The CUA also needs contextual metadata about the environment. This may include OS-level accessibility hints, window geometry, cursor coordinates, keyboard state, or application boundaries. These signals ensure that when the CUA issues an action (click, drag, type, scroll), it aligns correctly with the intended target. For example, if the CUA knows a window is partially off-screen, it can reposition it before interacting. When paired with OCR, this metadata helps disambiguate similar-looking UI components by reading text labels or surrounding instructions.
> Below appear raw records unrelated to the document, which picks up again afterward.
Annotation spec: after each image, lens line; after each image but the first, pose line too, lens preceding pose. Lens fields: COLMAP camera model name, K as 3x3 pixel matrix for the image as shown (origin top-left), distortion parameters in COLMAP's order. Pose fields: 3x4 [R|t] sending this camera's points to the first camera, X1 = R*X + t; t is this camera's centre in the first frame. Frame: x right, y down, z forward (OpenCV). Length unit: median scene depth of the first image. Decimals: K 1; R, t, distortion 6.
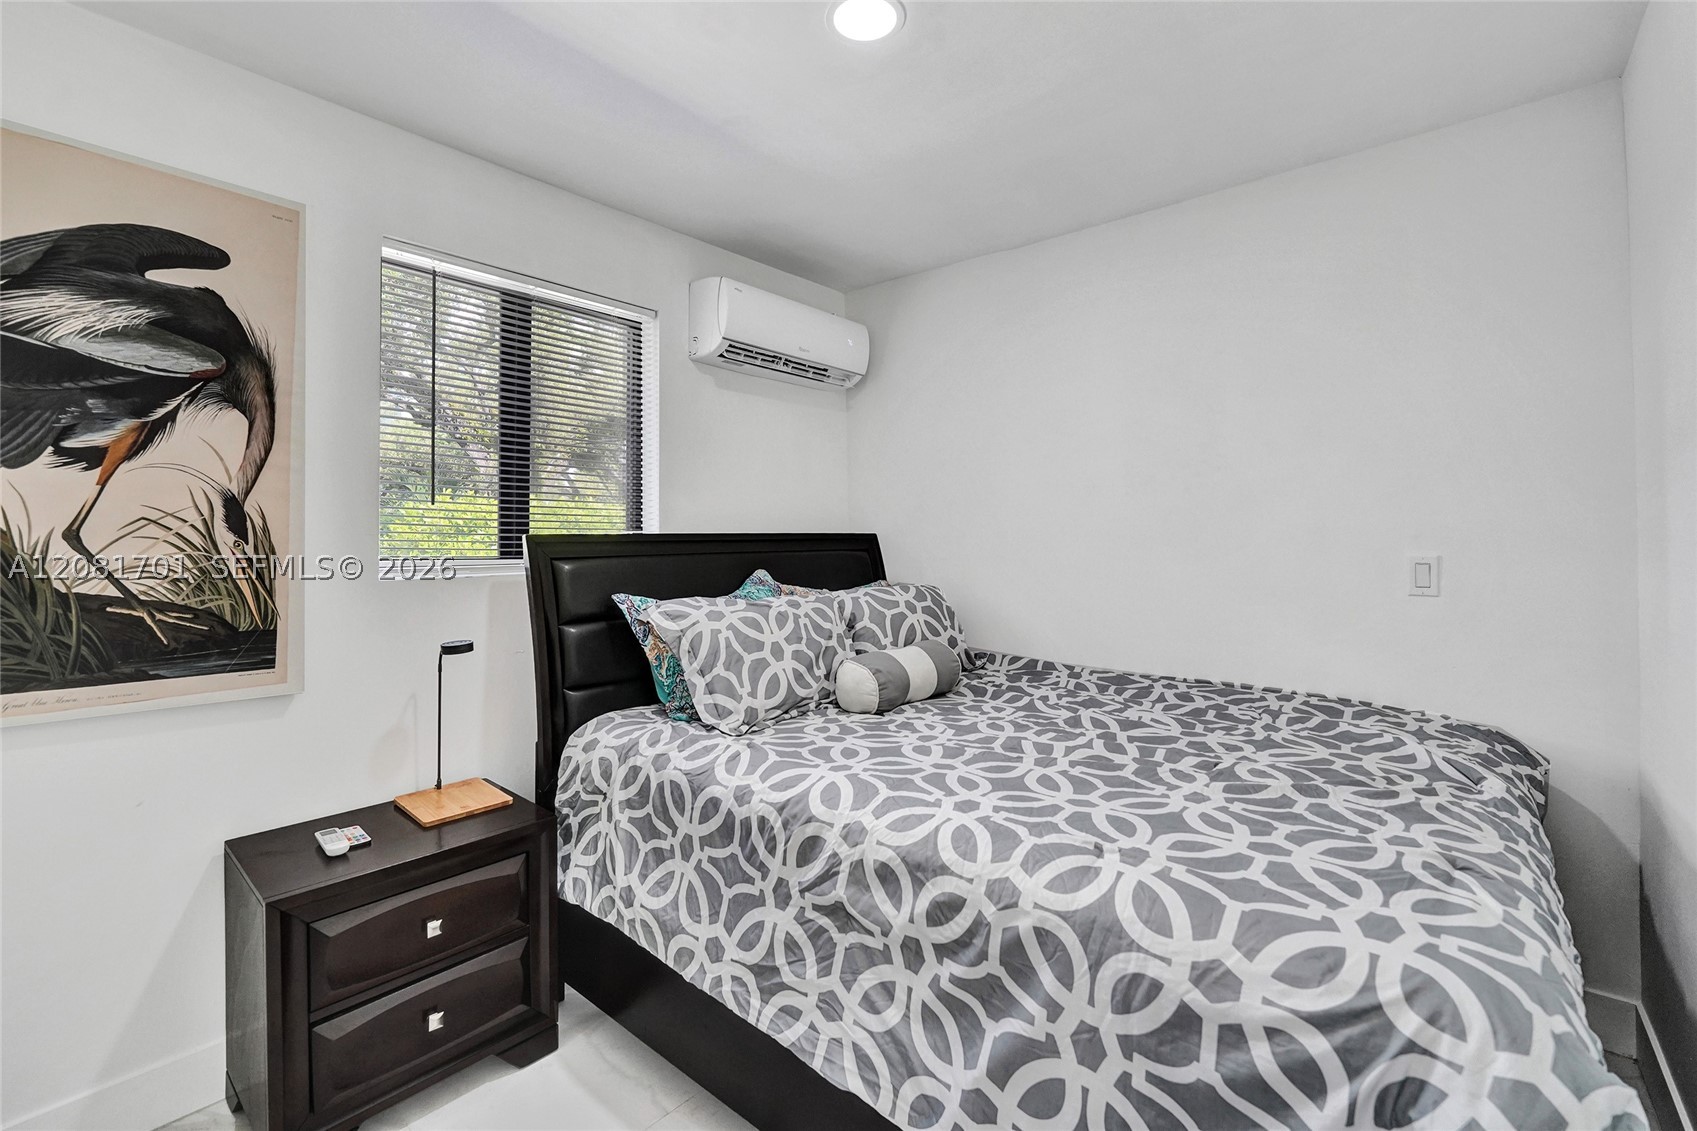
lens RADIAL K [[729.2, 0, 824.4], [0, 729.2, 533.6], [0, 0, 1]] dist [-0.023982, 0.002860]
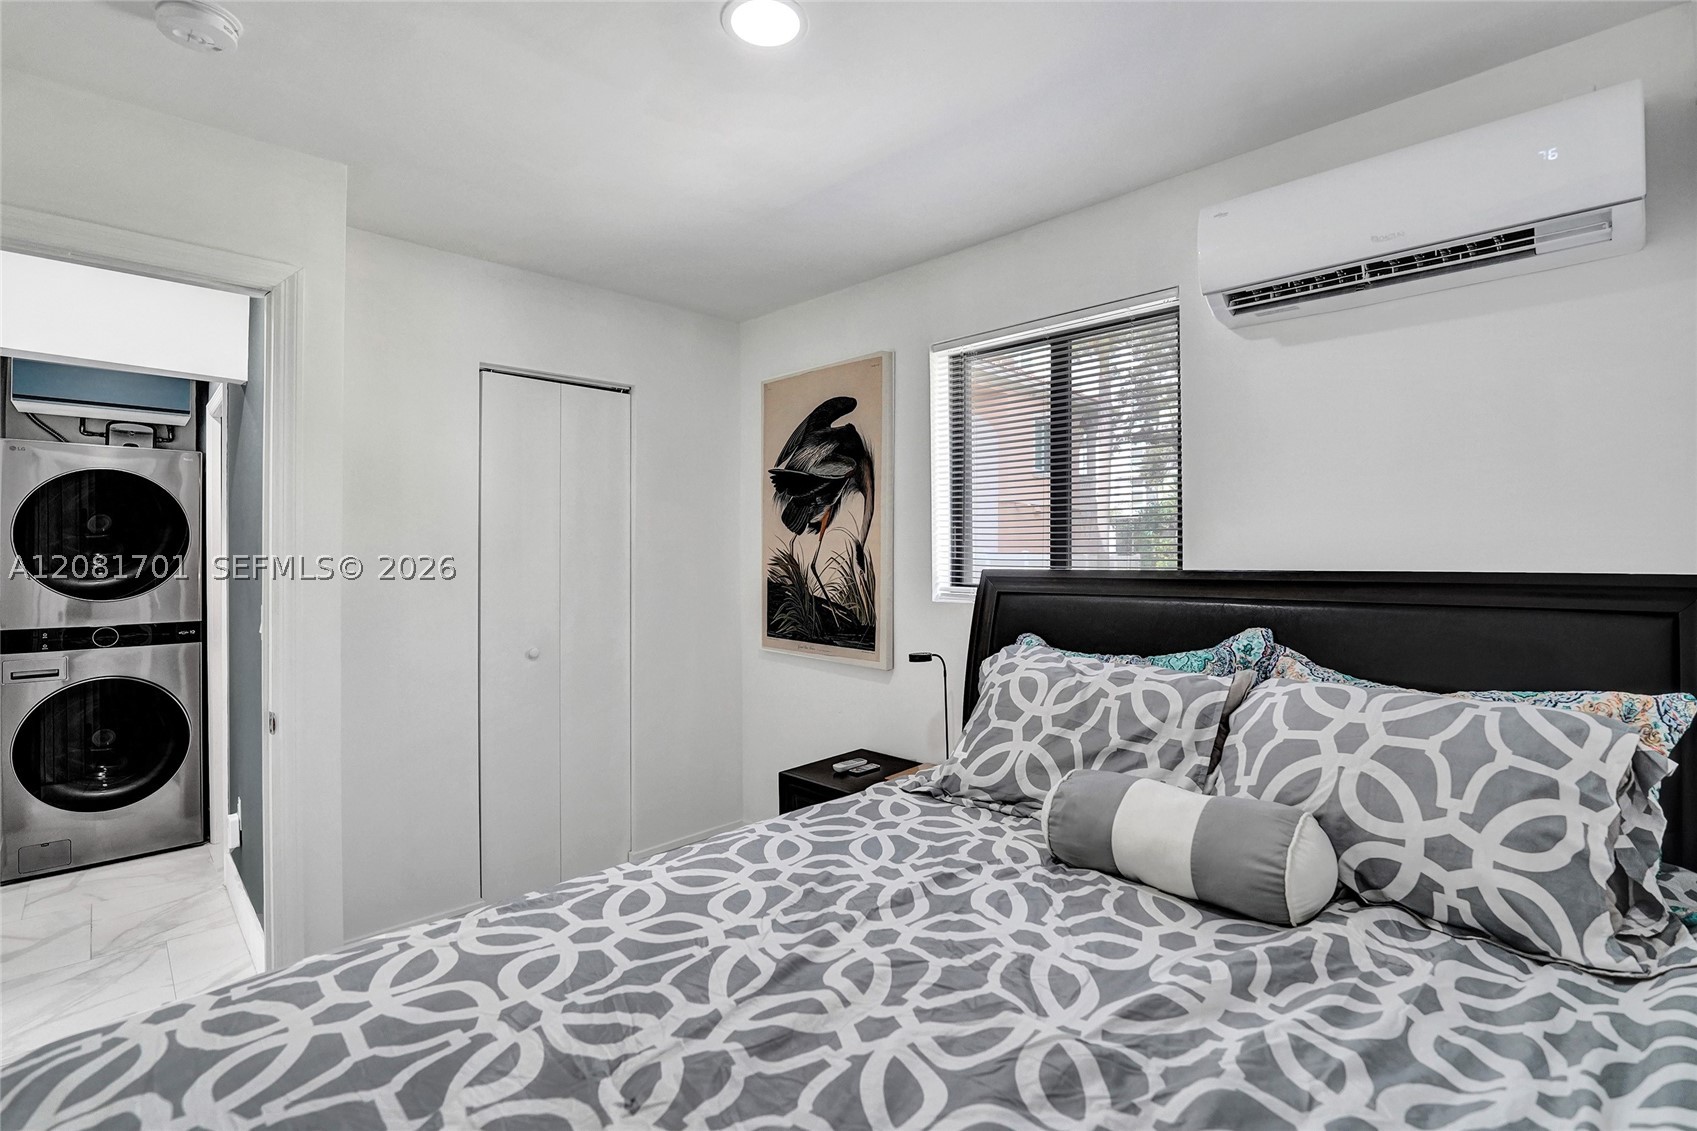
lens RADIAL K [[729.2, 0, 839.3], [0, 729.2, 558.3], [0, 0, 1]] dist [-0.023982, 0.002860]
pose [[-0.035173, 0.007918, -0.999350, 0.871210], [0.009099, 0.999930, 0.007602, -0.032025], [0.999340, -0.008825, -0.035243, 1.009237]]
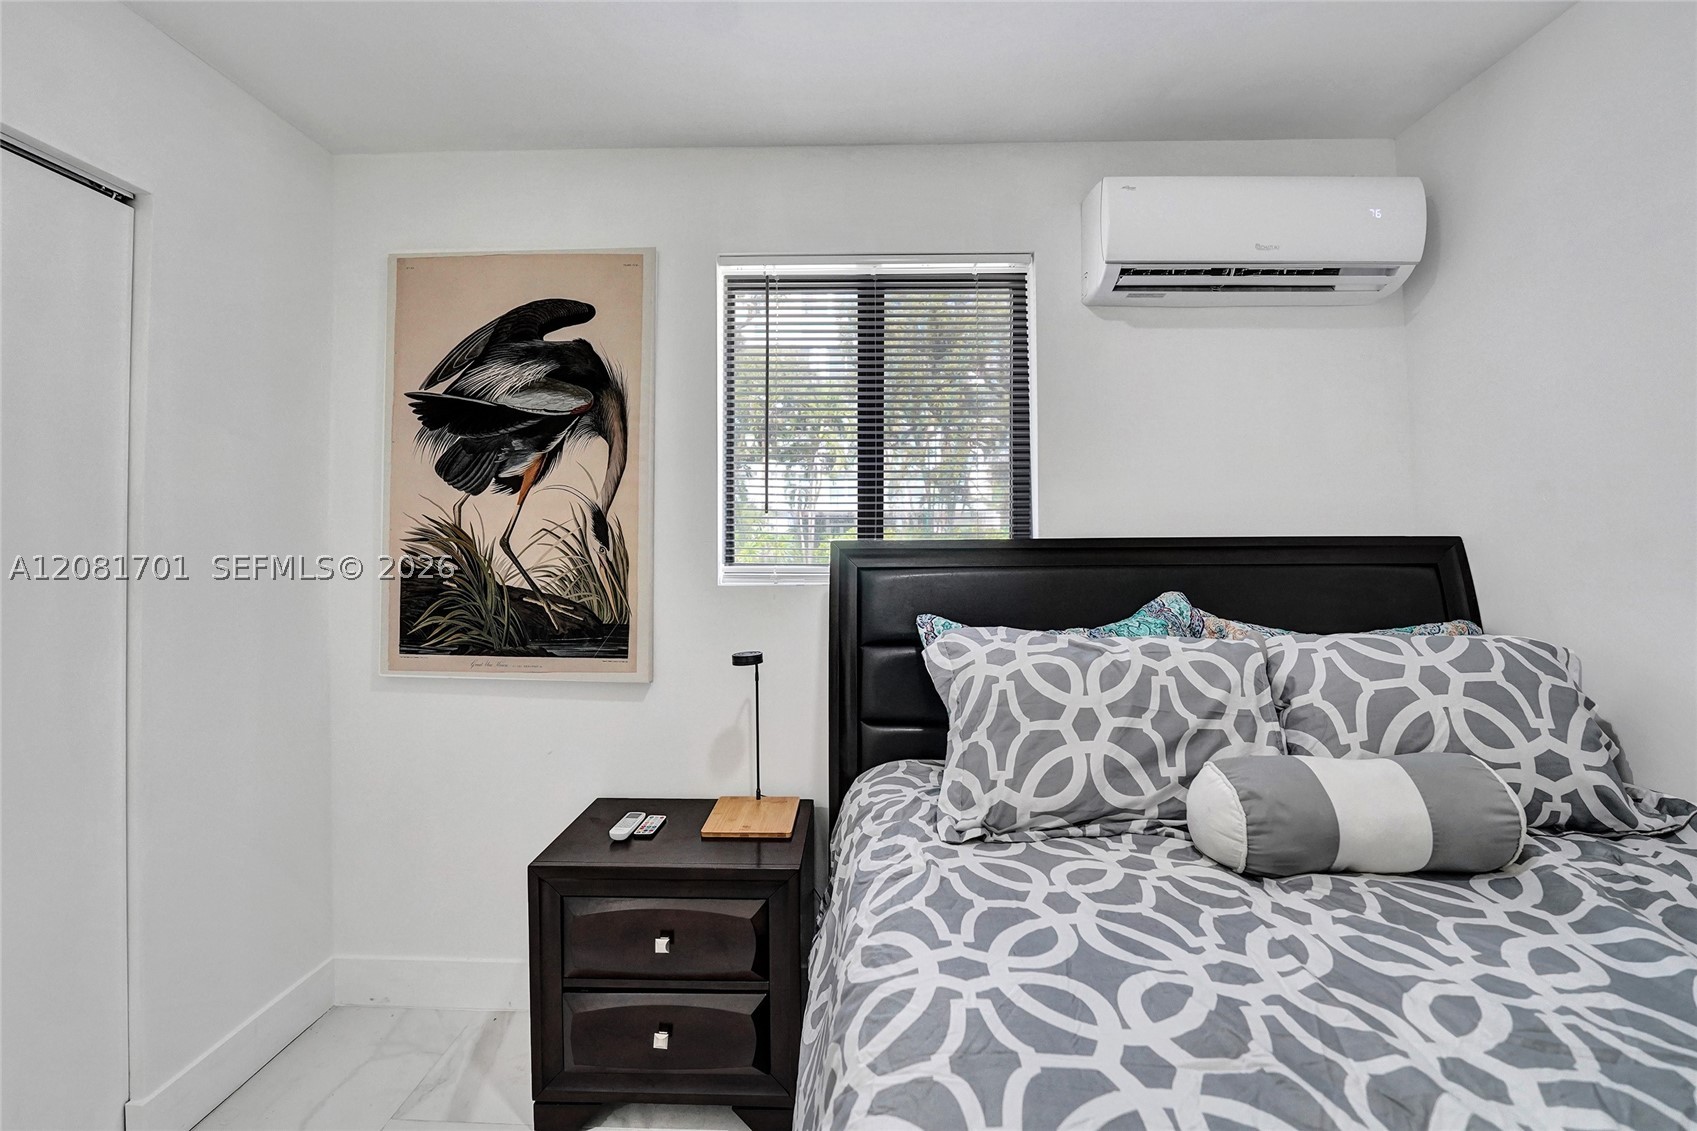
lens RADIAL K [[729.2, 0, 833.2], [0, 729.2, 532.7], [0, 0, 1]] dist [-0.023982, 0.002860]
pose [[0.647873, -0.006780, -0.761719, 0.342787], [0.005855, 0.999975, -0.003920, -0.006636], [0.761726, -0.001920, 0.647896, 0.514096]]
For more advanced use cases, developers often enrich CUA inputs with domain-specific data or vectorized representations. For example, embeddings of UI elements or application terminology can be stored in Milvus or Zilliz Cloud and used to match previously seen interface states. This is useful when a CUA must operate in enterprise systems with dynamic layouts or inconsistent naming. By retrieving similar UI states or action sequences through vector search, the CUA can choose more reliable next steps without hard-coded rules.